A general view shows the Shura Council during its meeting in Cairo December 26, 2012. The Islamist-dominated upper house of parliament (Shura Council), which now holds legislate power, is meeting for the first time on Wednesday, under the newly-approved constitution. REUTERS/Asmaa Waguih
Egypt's Shura Council (upper house of parliament) unanimously approved the Islamic bonds (Sukuk) draft law, the Middle East News Agency stated on Tuesday.
The council considered notes from a panel of senior Muslim clerics of Al-Azhar University on the law, the "voice of the people" channel that broadcasts sessions of the parliament reported.
The law's fourth article, which stirred a wave of debate among council members, forbids the use of public, state-owned fixed and transferrable assets and their benefits. It states that if these assets are used, government bonds should be issued in their place.

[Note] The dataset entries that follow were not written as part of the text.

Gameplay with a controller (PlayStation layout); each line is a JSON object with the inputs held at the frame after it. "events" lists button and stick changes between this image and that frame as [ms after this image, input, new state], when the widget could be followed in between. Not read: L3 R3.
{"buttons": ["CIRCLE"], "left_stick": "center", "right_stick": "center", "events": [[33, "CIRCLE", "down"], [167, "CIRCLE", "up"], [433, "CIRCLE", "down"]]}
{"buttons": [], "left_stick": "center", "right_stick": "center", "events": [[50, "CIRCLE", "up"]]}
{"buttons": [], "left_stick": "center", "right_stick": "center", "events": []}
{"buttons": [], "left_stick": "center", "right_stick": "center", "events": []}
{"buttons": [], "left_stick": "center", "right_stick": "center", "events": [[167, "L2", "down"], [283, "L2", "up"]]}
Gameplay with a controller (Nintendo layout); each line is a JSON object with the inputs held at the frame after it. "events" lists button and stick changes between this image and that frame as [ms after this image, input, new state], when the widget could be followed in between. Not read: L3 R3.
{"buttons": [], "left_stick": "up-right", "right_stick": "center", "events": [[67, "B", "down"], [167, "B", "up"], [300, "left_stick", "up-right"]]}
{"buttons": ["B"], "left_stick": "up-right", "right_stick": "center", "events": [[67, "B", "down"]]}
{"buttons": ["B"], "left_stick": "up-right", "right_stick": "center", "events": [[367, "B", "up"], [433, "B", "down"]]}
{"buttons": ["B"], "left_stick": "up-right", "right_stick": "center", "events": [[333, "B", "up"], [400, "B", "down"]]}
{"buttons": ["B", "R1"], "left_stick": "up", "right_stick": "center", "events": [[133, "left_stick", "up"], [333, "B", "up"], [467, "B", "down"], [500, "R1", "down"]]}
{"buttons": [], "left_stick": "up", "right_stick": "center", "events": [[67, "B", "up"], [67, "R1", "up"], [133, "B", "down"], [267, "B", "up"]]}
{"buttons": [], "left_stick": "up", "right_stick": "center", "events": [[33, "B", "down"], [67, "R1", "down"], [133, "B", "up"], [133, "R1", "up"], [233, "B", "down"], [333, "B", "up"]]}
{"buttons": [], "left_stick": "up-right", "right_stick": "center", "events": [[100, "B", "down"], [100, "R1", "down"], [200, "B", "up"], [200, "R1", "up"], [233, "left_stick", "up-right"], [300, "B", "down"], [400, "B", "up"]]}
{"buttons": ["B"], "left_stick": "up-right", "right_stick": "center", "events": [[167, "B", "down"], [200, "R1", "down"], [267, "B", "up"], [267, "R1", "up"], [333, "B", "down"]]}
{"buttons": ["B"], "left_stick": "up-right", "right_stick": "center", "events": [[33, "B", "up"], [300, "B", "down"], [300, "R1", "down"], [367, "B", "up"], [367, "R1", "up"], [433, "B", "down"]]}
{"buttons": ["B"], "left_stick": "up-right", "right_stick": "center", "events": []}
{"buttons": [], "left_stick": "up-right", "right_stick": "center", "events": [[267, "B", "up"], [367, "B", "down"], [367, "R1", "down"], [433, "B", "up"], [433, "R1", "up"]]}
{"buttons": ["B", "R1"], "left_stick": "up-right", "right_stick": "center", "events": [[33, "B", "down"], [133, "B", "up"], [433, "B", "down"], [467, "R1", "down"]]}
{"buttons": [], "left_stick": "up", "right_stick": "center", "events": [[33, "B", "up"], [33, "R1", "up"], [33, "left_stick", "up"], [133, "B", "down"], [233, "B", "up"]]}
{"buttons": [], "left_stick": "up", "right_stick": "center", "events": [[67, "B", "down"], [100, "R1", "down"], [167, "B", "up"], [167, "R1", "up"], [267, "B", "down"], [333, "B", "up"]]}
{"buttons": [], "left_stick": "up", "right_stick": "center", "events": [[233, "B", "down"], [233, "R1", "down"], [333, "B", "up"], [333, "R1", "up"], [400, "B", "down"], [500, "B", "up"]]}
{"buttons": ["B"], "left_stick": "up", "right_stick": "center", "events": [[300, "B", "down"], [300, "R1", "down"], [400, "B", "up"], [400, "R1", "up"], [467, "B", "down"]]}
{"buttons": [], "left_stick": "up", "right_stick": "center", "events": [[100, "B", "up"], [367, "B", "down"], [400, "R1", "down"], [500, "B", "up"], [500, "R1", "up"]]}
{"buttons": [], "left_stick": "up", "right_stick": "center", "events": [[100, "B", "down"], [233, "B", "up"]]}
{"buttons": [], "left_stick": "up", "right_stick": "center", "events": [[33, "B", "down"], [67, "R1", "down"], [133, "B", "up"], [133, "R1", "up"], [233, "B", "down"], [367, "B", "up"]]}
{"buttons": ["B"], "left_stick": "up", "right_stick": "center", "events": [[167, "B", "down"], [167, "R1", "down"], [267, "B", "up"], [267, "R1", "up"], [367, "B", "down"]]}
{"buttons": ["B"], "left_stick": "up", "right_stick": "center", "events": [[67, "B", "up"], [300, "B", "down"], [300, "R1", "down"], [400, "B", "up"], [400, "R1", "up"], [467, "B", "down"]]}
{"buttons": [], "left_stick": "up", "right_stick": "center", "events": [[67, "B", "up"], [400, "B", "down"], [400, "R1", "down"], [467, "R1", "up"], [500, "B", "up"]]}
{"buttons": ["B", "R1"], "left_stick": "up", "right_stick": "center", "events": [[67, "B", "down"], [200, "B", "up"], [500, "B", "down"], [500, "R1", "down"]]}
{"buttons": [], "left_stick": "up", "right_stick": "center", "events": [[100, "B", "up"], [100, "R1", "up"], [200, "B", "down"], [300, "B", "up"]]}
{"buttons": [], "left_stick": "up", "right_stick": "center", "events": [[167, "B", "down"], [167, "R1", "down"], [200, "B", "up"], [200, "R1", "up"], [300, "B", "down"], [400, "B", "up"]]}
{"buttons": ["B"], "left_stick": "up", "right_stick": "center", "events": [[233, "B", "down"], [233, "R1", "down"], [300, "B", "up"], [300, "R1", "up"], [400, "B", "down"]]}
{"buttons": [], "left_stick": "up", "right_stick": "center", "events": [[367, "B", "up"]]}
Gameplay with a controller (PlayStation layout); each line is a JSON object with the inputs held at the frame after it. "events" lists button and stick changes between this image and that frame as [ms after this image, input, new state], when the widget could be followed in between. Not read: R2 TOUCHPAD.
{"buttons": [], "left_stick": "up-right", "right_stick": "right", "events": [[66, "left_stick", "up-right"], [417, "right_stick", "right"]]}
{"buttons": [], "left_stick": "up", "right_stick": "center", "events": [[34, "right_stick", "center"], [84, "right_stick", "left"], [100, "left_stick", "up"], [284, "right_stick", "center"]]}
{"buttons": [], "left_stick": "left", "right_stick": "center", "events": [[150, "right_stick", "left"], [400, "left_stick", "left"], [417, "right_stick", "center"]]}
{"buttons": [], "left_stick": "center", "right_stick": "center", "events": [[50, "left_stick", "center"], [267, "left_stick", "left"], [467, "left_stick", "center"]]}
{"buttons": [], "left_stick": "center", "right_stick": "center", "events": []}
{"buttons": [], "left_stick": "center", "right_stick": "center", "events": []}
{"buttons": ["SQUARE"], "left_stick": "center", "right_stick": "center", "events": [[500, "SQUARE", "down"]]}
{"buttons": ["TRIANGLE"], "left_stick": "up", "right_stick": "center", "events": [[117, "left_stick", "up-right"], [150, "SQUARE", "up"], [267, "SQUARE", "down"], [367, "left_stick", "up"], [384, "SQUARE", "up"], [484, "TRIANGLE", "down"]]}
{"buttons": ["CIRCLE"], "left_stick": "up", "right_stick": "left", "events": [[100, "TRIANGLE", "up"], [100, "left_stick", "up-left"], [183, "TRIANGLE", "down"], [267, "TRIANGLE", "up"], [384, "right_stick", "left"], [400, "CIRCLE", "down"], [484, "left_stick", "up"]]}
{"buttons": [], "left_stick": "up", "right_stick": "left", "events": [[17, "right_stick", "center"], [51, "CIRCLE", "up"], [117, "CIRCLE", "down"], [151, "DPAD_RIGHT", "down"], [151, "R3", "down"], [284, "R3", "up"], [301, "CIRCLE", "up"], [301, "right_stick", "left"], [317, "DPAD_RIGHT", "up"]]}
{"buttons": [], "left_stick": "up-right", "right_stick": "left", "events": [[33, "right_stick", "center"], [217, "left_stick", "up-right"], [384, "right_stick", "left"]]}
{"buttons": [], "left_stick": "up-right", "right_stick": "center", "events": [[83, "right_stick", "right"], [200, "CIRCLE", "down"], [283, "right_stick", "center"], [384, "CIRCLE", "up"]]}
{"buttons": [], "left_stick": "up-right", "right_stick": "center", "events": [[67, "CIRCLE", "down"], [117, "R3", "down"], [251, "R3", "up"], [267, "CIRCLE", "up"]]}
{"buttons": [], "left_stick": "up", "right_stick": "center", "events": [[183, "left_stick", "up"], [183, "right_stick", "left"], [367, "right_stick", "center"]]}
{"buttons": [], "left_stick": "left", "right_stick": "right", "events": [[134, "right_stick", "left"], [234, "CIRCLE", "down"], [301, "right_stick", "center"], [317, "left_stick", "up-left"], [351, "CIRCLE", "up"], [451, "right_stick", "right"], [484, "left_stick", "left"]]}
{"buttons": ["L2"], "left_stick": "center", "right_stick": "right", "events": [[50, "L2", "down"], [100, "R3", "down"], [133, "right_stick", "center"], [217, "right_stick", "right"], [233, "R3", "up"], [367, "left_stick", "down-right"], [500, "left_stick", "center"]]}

The article states that Egypt's cabinet, governorates and legal entities may issue bonds in exchange for access to the benefits of private, state-owned fixed assets.
The Islamic bonds (Sukuk) law had sparked debate when it was first discussed at the end of 2012 after al-Azhar rejected the draft law, citing articles that allow renting or mortgaging state assets.
To ease these qualms, the government said the law will will not allow public assets such as the Suez Canal and other public facilities to act as collateral for sukuk bonds.
Egyptian officials believe that issuing sovereign sukuk is one important means of fixing the growing economic crisis Egypt has been suffering from since a popular uprising toppled former President Hosni Mubarak in 2011.